Ein relevantes Detail an dieser Stelle ist aber: Der Bau der Erschließungsstraße braucht nur einen B-Plan, keine gesonderte Baugenehmigung. Darum ist die Bauordnung nicht involviert. Möglicherweise hatte aus diesem Grund die Stadt Dortmund auf dem Behördenweg von Seiten des Unternehmens keine Kenntnis davon.
Die Stadt Dortmund jedenfalls sagte am Montag auf eine Anfrage unserer Redaktion: „Derzeit wird die Einleitung eines Straf- oder Ordnungswidrigkeitenverfahrens geprüft.“

Was wurde am Dienstag beim Ortstermin besprochen?
Laut der Stadt Dortmund sei vereinbart worden, dass ab sofort alle erforderlichen Maßnahmen der Kampfmittelbeseitigung eng mit dem Ordnungsamt der Stadt Dortmund und dem Kampfmittelbeseitigungsdienst rechtzeitig vor Beginn der jeweiligen Arbeiten abgestimmt würden. Die Firma Hagedorn habe dafür Sorge zu tragen, dass die Maßnahmen umgesetzt werden, damit erdeingreifende Arbeiten auf dem Gelände des Segro Parks zeitnah wieder aufgenommen werden können.

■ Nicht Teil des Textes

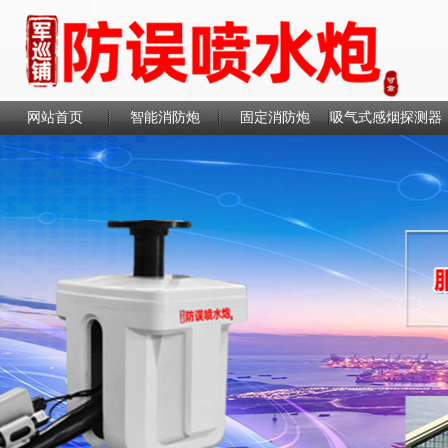
网站首页
智能消防炮
固定消防炮
吸气式感烟探测器
联系我们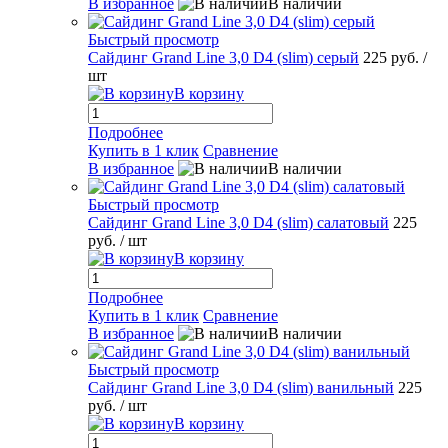
В избранное
В наличии
Быстрый просмотр
Сайдинг Grand Line 3,0 D4 (slim) серый
225 руб.
/
шт
В корзину
Подробнее
Купить в 1 клик
Сравнение
В избранное
В наличии
Быстрый просмотр
Сайдинг Grand Line 3,0 D4 (slim) салатовый
225
руб.
/ шт
В корзину
Подробнее
Купить в 1 клик
Сравнение
В избранное
В наличии
Быстрый просмотр
Сайдинг Grand Line 3,0 D4 (slim) ванильный
225
руб.
/ шт
В корзину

Das akzeptiert das Unternehmen offenbar klaglos, weist aber darauf, dass man seit Beginn der Arbeiten im Jahr 2018 alle Bauaktivitäten mit den zuständigen Behörden abgestimmt habe. „Im Rahmen dieser Zusammenarbeit wurden bereits umfangreiche Maßnahmen zur Aufarbeitung und Prüfung von Kampfmittelverdachtspunkten auf dem Gelände durchgeführt“, so Deniz Sekman. Die beiden Fundstellen jetzt seien in unterschiedlichen Bereichen gewesen: einer bei Kanalbauarbeiten an der Nierhausstraße, einer bei der Ausschachtung eines Rückhaltebeckens. „Und beide Fundstellen lagen außerhalb von zuvor erkundeten, konkreten Blindgängerverdachtspunkten.“
Die Sicherheit auf der Baustelle sowie die Sicherheit der Anwohner hätten für Hagedorn „höchste Priorität“. Auch die Berufsgenossenschaft sei nun involviert, „damit zukünftig alle Arbeiten nach den arbeitsschutzrechtlichen Vorgaben unter die größtmögliche Sicherheit gestellt werden“, so Christian Stein von der Stadt Dortmund.